Dental hygiene is a fundamental part of our dog’s or cat’s care. Good cleaning is not only about having clean and shiny teeth, it goes far beyond aesthetics, being a question of health.
Dental disease begins with the accumulation of plaque. This is inevitable, and can happen more quickly if they eat wet food, which adheres more easily. This plaque, which is initially transparent and viscous, can be easily cleaned, but if this is not done, it becomes yellowish and hard, giving rise to tartar, which is more difficult to remove.
This accumulation of dirt can lead to gingivitis (inflammation of the gums) and can damage the structures that support the tooth, causing tooth loss. Bacteria present in the teeth cause bad breath and can cause further damage, often entering the systemic circulation and potentially reaching vital organs such as the liver, kidneys or heart (bacterial endocarditis).
There are breeds that are clearly prone to dental problems, with small or mini breeds being the most prone to this problem. This is because the oral cavity is so small that there is often not enough space and the teeth appear poorly aligned or even overlapping, making them more prone to tartar build-up. In these cases it is important to take extreme care, being often necessary to clean the teeth in the clinic under sedation, as well as in elderly animals. With the animal anaesthetised, the teeth are carefully and thoroughly cleaned, removing stains and dirt, and in more advanced cases, it is sometimes necessary to remove the damaged teeth.
Cats are also very prone to dental problems, with dental disease being the most common pathology in domestic cats.
Tips for proper cleaning
As we said, it is not always easy to brush properly, as most of them do not allow themselves to do so. For this reason, it is important to get them used to handling their mouth and allowing themselves to be cleaned from the time they are puppies.
There are brushes on the market that fit like a thimble on our finger, facilitating the process. Obviously we must use specific toothpastes for them. In any case, there are products on sale that in many cases do not require brushing, gels that are applied to the teeth or gums, which are released progressively, so that it is often not necessary to do it every day. Also in spray format or even to add to drinking water and powders (PlaqueOff) to mix with food.

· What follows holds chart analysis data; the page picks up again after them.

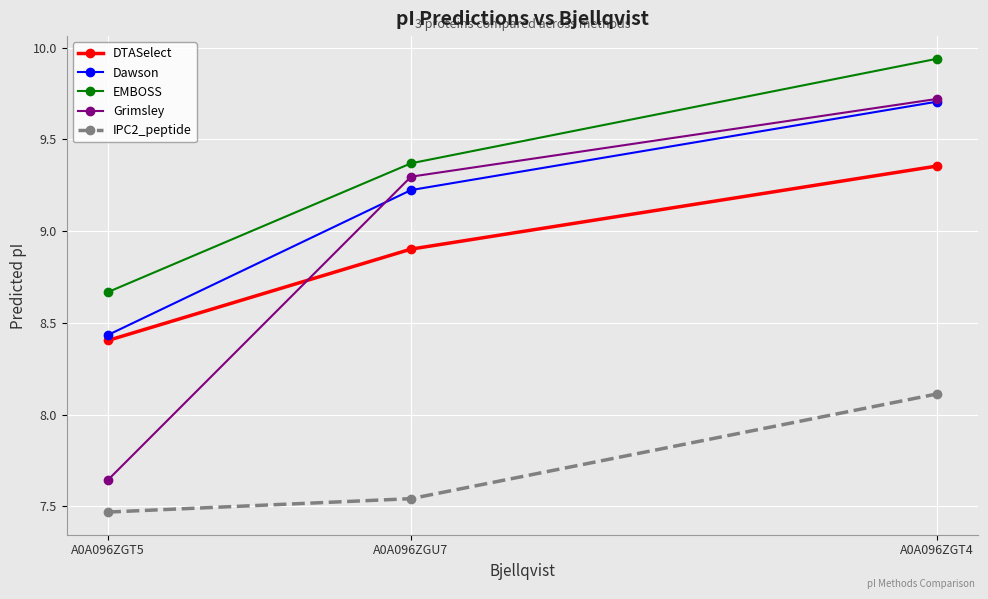

What is the difference between the second highest and minimum values in the Grimsley series?

1.7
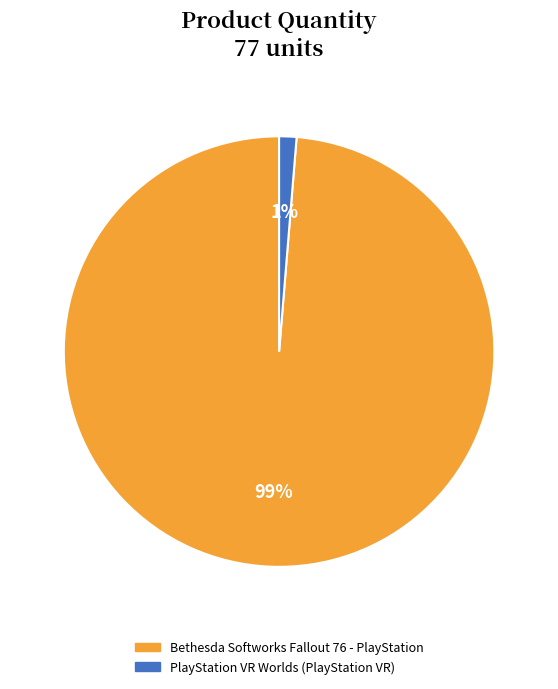

How many segments does this pie chart have?

2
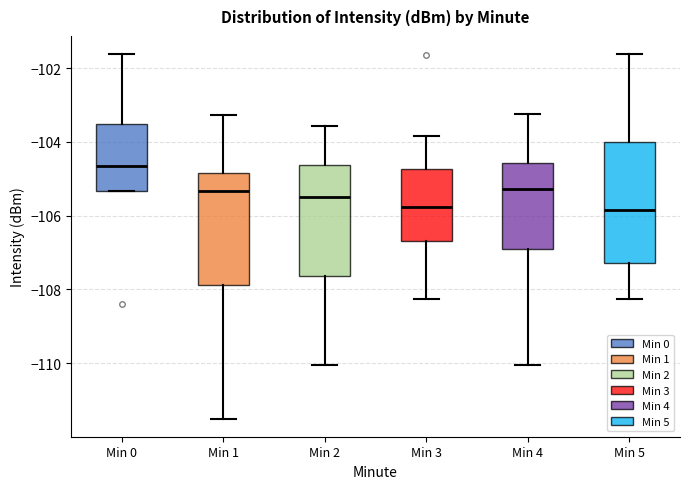

Which box is the tallest, from its lower edge to its upper edge?

Min 5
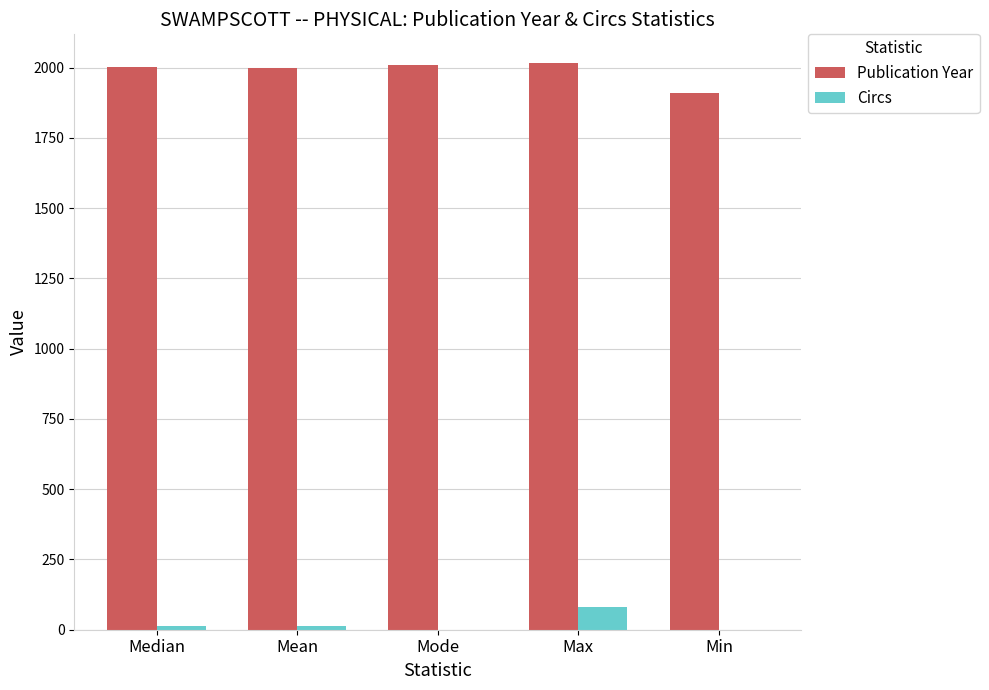

What is the sum of all Circs values?

107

It is very beneficial to give them toys or chewy snacks that help to clean the teeth. They are not a substitute for proper dental cleaning, but they are effective in removing food debris and stimulate saliva production, which also has a cleaning action. Combining both, there are specific toys on sale that have bristles, in some cases you can even add toothpaste, so that by chewing and playing, they carry out the process themselves.
An annual check-up with the vet is recommended, in which the teeth, among other things, are usually checked.
Warning signs to go to the vet for an extra dental check-up would be:
Red and swollen gums
yellow or brown deposits on the teeth
Abscesses: Sometimes infections in the mouth can form abscesses that can be seen under the eye or in the neck.
A tooth moves or even falls out.
Difficulty eating: if you show pain when chewing or even refuse food. If the infection is advanced, chewing can be very painful.
Now that you know a little more about your furry friend’s oral health, check his or her mouth to make sure everything is in order and if you have any questions, don’t hesitate to visit your vet!